Der zweite Fall war ein 75-jähriger Mann, bei dem eine plötzliche Schwäche der gesamten rechten Körperhälfte und schwere Wortfindungsstörungen aufgetreten waren. Fünfundvierzig Minuten nach Auftreten der ersten Symptome befand er sich bereits in der Klinik. „Nach der fokussierten Befragung und Untersuchung in der Notaufnahme, bestätigte die Computertomographie den Verdacht auf einen Schlaganfall – ausgelöst durch einen Blutgefäßverschluss, den wir in den peripheren Abschnitten einer wichtigen Hirnarterie lokalisierten konnten“, beschreibt der behandelnde Arzt die ersten Schritte. „Auch hier haben wir unverzüglich die medikamentöse Auflösung des Blutgerinnsels eingeleitet. Alle Schlaganfallsymptome bildeten sich binnen kurzer Zeit vollständig zurück“, blickt er zufrieden auf die erfolgreiche Therapie zurück. Nach mehrtägiger Behandlung konnte der Patient ohne bleibende neurologische Einschränkungen entlassen werden. „In diesem Fall kam allerdings keine Katheter-behandlung in Betracht, da der Blutgefäßverschluss zu weit vom Zentrum des Gehirns entfernt lag“, erläutert der Facharzt. „Leider gibt es Patienten, die zwar die entsprechenden Symptome wahrnehmen, aber Stunden oder, schlimmstenfalls, bis zum nächsten Morgen abwarten, bevor sie schließlich unsere Notaufnahme aufsuchen“, berichtet Dr. Strunk aus Erfahrung. „Je mehr Zeit verstreicht, desto unwahrscheinlicher ist es, dass eine anschließende Beschwerdefreiheit erreicht werden kann. Daher erinnert Dr. Strunk immer wieder an den Leitsatz: „Time is brain“ – „Zeit ist Hirn“.
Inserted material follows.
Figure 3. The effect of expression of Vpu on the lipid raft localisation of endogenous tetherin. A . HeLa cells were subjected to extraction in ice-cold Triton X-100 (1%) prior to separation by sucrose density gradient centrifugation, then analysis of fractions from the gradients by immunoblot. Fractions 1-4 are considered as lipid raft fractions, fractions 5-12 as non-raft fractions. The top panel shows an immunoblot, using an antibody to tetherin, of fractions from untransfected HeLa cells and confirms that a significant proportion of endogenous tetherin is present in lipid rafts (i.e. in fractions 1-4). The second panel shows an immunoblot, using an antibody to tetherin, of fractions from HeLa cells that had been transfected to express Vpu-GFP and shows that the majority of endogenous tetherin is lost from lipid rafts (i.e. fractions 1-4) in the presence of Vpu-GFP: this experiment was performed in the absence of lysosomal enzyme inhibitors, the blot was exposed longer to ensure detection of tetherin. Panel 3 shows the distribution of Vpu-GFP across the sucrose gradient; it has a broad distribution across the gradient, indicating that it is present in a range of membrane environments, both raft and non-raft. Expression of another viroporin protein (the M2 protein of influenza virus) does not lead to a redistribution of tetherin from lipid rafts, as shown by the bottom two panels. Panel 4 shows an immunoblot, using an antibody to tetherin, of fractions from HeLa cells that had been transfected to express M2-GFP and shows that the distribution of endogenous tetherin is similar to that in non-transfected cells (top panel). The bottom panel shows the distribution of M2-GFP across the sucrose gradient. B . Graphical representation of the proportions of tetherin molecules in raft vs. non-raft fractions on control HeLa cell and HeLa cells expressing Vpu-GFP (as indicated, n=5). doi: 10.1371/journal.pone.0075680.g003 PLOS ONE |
Diese Maxime berücksichtigte jüngst die Großmutter einer Mitarbeiterin des Klinikums Schwalmstadt in besonderer Weise: Als sie bereits zu Bett gehen wollte, bemerkte die 86-jährige Frau eine aufgetretene Lähmung der rechten Körperhälfte, die von einer Sekunde zur nächsten aufgetreten war. „Ich habe sofort einen Krankenwagen gerufen“, berichtet sie. Glücklicherweise hatte sie schon viel über das Verhalten bei einem Schlaganfall gelesen und hat deswegen sofort gehandelt.